Zor bir durum doğrusu muhalefetin içinde bulunduğu durum...
Çıkış yolu yok gibi...
Yoksa var mı?
Aklıma gelen, muhtemelen sizin de aklınıza gelmiştir: Bir defa olsun halka saygılı davranmak ve ülke için en doğru tercih sayılabilecek kimse, onunla halkın karşısına çıkmak... Her partide saygın, itibarlı bir-iki isim vardır mutlaka; partilerde yoksa bile, tabanın “Bizim” diyebileceği biri...
Partiler ayak oyunları üzerinde kafa yoracak veya kendileri namına kafa yoranlara kulak verecek yerde, en doğru tercih olduğuna inandıkları bir kişiyi adaylığa zorlayabilirler...

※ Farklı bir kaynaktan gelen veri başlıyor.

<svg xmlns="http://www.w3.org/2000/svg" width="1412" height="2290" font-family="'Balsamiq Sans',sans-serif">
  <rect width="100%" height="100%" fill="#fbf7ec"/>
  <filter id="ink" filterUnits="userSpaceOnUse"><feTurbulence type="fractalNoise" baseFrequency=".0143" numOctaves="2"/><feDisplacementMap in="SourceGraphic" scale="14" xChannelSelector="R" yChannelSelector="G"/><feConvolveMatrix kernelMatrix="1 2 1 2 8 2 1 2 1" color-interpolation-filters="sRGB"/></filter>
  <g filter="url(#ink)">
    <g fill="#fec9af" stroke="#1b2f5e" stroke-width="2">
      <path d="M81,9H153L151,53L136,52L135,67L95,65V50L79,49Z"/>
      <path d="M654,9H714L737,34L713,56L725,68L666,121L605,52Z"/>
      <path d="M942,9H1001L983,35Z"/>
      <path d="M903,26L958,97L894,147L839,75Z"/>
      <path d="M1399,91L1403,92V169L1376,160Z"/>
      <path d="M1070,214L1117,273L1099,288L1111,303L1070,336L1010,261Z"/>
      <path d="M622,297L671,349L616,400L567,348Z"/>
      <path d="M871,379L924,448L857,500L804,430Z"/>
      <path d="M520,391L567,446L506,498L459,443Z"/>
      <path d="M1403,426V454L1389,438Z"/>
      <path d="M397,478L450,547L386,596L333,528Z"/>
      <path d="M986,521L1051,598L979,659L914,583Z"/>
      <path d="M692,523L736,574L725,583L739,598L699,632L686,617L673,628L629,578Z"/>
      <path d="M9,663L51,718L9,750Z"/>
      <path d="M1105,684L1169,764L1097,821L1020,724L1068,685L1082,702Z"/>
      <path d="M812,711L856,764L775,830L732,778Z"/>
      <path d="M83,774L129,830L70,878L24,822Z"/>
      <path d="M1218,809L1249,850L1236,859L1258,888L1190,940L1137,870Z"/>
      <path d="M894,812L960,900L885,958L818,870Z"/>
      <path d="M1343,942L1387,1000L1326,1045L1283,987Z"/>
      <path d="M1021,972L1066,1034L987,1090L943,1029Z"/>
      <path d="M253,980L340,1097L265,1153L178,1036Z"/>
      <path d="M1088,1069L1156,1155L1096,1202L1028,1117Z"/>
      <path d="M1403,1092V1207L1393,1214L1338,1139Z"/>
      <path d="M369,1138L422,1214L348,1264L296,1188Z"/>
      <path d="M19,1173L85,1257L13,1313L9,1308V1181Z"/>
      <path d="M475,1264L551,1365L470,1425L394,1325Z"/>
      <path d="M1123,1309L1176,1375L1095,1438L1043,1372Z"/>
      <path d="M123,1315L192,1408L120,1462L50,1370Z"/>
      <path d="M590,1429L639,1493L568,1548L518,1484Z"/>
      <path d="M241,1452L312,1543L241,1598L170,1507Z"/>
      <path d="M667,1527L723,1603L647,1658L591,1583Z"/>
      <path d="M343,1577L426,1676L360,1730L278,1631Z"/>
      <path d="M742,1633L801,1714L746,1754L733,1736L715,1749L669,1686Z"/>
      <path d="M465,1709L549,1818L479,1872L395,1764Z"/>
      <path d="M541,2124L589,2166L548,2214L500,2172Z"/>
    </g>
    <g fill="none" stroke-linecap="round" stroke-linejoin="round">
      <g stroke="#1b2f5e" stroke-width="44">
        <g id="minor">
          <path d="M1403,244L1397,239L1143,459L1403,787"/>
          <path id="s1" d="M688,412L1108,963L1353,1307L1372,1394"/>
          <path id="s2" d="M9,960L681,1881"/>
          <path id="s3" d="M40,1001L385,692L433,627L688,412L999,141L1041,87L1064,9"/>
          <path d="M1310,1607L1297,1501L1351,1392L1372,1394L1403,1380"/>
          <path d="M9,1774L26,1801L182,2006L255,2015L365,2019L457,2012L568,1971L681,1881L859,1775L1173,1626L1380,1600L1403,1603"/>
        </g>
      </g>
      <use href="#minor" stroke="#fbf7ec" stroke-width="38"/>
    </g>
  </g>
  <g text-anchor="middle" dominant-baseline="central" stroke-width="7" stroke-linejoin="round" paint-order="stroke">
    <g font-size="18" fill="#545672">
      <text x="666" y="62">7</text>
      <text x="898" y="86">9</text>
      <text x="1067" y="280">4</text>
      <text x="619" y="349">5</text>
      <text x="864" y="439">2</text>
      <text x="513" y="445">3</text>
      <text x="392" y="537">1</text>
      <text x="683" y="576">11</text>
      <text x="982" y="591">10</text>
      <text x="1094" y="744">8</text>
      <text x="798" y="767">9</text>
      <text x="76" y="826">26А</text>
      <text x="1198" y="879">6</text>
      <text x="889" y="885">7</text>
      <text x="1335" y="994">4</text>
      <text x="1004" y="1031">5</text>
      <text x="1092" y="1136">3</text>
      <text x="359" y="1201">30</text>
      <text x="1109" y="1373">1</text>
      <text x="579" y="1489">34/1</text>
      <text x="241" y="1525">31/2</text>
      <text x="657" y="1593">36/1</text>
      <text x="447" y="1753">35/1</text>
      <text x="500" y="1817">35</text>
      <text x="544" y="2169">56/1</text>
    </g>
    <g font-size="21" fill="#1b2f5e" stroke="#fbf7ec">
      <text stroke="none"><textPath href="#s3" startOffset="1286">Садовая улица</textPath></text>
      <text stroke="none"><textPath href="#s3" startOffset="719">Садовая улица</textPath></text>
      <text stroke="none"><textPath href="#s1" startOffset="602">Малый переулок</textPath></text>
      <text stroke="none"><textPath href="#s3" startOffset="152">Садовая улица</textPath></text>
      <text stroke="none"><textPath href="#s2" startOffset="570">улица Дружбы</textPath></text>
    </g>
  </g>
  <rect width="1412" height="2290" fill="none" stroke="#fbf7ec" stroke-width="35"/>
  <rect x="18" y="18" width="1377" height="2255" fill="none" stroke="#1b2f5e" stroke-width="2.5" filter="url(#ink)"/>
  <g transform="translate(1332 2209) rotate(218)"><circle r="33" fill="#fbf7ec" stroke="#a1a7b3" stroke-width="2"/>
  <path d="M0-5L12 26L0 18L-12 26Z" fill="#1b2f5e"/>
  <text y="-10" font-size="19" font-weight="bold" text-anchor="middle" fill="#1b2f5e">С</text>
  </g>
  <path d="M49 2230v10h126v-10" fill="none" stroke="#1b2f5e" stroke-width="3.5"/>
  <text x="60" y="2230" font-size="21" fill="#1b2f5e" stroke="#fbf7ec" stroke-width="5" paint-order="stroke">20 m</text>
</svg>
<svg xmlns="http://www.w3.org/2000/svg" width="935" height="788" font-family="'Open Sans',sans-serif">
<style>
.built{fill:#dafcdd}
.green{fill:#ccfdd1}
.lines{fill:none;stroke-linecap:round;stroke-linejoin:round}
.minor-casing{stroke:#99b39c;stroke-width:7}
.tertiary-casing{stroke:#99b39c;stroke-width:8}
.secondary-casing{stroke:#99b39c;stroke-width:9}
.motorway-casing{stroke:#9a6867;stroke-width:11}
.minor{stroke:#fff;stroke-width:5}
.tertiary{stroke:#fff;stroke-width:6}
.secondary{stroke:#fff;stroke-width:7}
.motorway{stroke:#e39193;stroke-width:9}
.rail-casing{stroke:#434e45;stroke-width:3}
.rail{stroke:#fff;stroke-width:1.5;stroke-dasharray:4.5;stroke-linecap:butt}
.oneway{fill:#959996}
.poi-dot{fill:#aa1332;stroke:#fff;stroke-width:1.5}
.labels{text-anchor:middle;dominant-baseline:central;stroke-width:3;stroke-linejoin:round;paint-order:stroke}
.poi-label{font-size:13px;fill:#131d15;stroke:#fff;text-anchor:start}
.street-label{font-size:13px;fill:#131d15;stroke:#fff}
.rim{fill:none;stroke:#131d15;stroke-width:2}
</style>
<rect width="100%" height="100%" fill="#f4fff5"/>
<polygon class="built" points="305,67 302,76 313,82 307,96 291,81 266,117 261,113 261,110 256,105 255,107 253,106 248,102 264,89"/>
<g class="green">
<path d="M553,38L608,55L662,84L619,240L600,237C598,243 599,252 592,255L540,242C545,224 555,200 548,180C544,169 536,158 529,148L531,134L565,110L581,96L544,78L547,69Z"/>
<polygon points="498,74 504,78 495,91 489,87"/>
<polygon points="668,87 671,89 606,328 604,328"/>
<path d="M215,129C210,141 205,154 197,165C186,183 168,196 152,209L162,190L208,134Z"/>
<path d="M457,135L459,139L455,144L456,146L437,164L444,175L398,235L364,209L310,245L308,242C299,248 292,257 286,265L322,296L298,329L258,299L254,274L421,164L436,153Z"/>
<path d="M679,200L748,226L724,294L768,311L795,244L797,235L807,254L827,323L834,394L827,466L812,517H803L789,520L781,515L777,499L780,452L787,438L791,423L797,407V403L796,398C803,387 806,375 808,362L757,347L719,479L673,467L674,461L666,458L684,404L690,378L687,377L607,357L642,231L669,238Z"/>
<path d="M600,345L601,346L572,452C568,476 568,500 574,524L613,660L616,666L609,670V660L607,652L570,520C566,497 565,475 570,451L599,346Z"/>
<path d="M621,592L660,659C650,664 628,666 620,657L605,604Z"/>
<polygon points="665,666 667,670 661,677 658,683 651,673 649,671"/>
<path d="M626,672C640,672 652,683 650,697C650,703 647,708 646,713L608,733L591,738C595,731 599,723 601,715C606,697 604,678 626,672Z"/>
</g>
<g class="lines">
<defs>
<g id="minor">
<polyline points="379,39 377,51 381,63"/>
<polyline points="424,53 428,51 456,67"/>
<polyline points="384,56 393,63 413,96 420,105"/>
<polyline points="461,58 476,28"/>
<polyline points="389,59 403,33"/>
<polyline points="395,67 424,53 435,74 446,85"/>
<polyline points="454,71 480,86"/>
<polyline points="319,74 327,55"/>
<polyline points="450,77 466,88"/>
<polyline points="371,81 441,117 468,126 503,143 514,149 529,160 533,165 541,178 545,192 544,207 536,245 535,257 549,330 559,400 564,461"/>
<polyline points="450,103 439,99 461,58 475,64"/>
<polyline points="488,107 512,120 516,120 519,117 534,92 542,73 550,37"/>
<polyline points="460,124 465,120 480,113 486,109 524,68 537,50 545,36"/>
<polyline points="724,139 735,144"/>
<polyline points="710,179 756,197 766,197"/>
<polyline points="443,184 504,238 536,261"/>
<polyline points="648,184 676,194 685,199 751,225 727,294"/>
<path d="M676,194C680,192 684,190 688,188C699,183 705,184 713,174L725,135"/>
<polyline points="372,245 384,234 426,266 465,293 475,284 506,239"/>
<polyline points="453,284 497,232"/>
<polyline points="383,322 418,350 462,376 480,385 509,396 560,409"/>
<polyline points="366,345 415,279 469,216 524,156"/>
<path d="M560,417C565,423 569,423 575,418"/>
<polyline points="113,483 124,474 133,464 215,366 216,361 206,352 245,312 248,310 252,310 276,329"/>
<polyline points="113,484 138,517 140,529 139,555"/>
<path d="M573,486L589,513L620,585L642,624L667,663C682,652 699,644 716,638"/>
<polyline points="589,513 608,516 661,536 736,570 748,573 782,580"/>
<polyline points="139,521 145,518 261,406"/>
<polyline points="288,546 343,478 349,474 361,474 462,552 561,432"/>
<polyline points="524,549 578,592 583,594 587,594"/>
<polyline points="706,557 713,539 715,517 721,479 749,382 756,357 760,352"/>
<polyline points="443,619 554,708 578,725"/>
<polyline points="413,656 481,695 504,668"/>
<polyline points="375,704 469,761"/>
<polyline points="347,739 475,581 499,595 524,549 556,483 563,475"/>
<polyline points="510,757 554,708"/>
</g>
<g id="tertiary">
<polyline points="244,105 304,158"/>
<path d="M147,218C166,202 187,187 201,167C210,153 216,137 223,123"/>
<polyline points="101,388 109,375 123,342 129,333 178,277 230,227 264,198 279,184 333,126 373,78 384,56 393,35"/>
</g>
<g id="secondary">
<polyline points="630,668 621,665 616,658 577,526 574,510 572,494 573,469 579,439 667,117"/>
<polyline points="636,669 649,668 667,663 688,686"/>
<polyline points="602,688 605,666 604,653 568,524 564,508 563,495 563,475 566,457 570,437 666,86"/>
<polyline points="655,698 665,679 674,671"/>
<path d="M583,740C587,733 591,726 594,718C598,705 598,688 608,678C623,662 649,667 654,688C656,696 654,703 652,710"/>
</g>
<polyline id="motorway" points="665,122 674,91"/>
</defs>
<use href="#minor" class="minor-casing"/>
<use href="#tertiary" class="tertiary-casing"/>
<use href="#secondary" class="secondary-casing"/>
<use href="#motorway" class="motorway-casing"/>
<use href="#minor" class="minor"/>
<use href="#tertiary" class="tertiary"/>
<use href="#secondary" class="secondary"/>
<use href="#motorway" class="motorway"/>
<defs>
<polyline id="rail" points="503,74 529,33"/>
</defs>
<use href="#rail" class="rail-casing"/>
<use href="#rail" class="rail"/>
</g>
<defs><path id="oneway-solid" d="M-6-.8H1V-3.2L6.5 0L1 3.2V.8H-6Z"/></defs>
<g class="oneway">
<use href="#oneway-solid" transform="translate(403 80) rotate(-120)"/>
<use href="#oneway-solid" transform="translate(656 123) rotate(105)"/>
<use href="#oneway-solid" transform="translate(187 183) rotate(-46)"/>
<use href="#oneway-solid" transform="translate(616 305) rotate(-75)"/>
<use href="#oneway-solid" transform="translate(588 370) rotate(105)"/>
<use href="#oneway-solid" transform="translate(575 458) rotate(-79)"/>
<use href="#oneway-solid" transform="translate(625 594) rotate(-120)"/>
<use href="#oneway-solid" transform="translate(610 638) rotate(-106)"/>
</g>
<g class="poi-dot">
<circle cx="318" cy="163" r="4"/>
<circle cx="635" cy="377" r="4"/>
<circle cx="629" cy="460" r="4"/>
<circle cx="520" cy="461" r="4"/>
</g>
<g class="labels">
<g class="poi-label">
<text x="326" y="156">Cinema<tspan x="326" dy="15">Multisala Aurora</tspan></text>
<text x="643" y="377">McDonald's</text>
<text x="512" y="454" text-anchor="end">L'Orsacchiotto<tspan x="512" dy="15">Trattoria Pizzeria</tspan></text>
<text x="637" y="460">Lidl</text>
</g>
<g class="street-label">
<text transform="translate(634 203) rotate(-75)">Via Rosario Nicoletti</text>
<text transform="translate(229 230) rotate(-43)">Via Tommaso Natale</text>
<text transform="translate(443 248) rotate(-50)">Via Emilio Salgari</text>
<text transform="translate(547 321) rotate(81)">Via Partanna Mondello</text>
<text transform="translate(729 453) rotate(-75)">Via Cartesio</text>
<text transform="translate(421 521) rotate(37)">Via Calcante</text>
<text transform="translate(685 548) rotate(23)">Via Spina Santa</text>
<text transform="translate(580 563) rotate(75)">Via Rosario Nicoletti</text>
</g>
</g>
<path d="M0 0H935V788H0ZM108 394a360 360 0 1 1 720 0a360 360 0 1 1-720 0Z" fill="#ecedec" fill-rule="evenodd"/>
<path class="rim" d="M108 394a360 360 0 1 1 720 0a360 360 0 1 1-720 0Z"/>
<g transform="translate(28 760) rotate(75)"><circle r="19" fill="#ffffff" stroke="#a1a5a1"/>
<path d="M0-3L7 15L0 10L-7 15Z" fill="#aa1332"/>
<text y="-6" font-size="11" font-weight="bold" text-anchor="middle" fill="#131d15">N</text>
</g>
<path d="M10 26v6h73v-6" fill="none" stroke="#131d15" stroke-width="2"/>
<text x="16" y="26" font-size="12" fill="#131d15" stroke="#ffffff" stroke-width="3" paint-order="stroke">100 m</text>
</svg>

Hatta parti taassubunu aşıp parlak bir isim üzerinde ittifak sağlayarak, bütün ülkeyi o isim etrafında birleşmeye davet de edebilirler...
Olmaz mı?
Düşünün bakalım, neden olmasın?
Eğer olmuyorsa ve olmayacaksa, sebebi, muhalefetin de içinde yer aldığı siyaset erbabının izleyegeldiği yanlış çizgi olmasın?